**Given entries:**
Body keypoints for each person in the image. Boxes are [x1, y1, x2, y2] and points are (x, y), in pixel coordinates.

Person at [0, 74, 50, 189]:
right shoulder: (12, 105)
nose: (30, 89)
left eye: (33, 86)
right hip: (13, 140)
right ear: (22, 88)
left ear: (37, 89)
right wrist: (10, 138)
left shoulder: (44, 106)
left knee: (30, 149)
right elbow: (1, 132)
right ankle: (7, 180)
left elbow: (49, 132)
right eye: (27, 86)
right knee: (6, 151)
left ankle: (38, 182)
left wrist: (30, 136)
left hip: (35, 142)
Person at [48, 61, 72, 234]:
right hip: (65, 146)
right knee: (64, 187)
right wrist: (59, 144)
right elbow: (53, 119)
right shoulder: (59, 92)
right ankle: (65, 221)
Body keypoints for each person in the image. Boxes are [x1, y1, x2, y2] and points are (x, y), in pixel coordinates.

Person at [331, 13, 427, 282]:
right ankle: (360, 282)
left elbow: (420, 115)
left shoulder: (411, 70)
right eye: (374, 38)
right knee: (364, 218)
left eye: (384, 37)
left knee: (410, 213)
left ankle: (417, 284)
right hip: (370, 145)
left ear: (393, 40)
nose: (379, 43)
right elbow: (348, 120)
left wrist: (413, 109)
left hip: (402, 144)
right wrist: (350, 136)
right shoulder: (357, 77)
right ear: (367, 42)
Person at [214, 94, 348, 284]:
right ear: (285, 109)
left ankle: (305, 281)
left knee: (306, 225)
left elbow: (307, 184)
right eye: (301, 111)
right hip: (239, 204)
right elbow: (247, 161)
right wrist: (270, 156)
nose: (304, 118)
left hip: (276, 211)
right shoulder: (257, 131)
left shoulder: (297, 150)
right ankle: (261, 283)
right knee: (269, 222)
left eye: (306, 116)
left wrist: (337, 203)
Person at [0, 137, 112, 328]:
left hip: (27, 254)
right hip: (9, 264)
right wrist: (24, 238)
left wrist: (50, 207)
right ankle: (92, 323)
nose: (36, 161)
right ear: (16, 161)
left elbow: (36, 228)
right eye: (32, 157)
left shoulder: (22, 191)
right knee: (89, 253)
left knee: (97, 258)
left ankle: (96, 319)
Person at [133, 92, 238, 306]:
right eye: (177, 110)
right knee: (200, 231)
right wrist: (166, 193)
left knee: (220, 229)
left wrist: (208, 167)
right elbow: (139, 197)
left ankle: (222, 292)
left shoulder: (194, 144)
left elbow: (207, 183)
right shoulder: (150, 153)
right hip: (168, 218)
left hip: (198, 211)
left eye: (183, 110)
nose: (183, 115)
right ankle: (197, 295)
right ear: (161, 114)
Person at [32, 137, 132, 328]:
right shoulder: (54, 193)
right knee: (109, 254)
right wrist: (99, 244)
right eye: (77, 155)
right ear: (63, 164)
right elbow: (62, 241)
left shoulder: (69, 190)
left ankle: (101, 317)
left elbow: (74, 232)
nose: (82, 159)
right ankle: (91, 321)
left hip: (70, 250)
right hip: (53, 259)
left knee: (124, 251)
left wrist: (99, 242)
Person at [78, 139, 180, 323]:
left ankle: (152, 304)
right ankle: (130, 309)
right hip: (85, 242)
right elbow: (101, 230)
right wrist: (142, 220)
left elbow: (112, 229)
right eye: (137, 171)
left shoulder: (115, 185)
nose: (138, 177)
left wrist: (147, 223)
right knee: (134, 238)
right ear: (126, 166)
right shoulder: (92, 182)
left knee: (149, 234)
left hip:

**Task instructions:**
Give again, word for word, every line from the one holding "right elbow: (101, 230)" to the end of the data.

**Result of the exercise:**
right elbow: (101, 230)
right wrist: (142, 220)
left elbow: (112, 229)
right eye: (137, 171)
left shoulder: (115, 185)
nose: (138, 177)
left wrist: (147, 223)
right knee: (134, 238)
right ear: (126, 166)
right shoulder: (92, 182)
left knee: (149, 234)
left hip:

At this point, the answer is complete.